The solution of the differential equation \( \log \left( \frac{dy}{dx} \right) = 9x - 6y + 6 \) is (given that \( y = 1 \) when \( x = 0 \))

• A. \( 3 e^{6y} = 2 e^{9x-6} + e^6 \)
• B. \( 3 e^{6y} = 2 e^{9x+6} + e^6 \)
• C. \( 3 e^{6y} = 2 e^{9x+6} - e^6 \)
• D. \( 3 e^{6y} = 2 e^{9x-6} - e^6 \)

Hint:

For differential equations, remember to separate the variables and integrate, then apply initial conditions to find the constant of integration.

Answer 1

The Correct Option is B

Step 1: Solve the differential equation.
The given equation is \( \log \left( \frac{dy}{dx} \right) = 9x - 6y + 6 \).
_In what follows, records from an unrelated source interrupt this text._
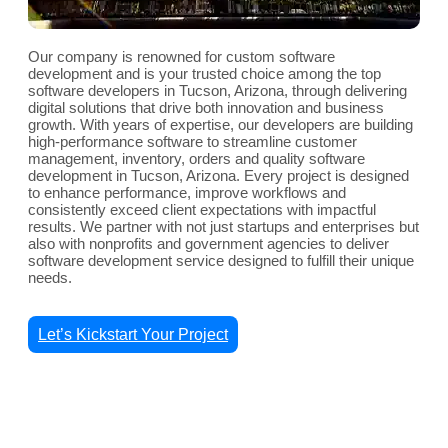
Our company is renowned for custom software
development and is your trusted choice among the top
software developers in Tucson, Arizona, through delivering
digital solutions that drive both innovation and business
growth. With years of expertise, our developers are building
high-performance software to streamline customer
management, inventory, orders and quality software
development in Tucson, Arizona. Every project is designed
to enhance performance, improve workflows and
consistently exceed client expectations with impactful
results. We partner with not just startups and enterprises but
also with nonprofits and government agencies to deliver
software development service designed to fulfill their unique
needs.
Let’s Kickstart Your Project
Taking the exponential of both sides, we get: \[ \frac{dy}{dx} = e^{9x - 6y + 6} \] This simplifies to: \[ \frac{dy}{dx} = e^{9x} e^{-6y} e^6 \]
Step 2: Separate variables and integrate.
Rewriting the equation: \[ e^{6y} dy = 2 e^{9x} dx \] Integrating both sides gives: \[ 3 e^{6y} = 2 e^{9x} + C \] Using the initial condition \( y = 1 \) when \( x = 0 \), we find \( C \).
Step 3: Conclusion.
Substituting the value of \( C \) gives the solution: \[ 3 e^{6y} = 2 e^{9x+6} + e^6 \]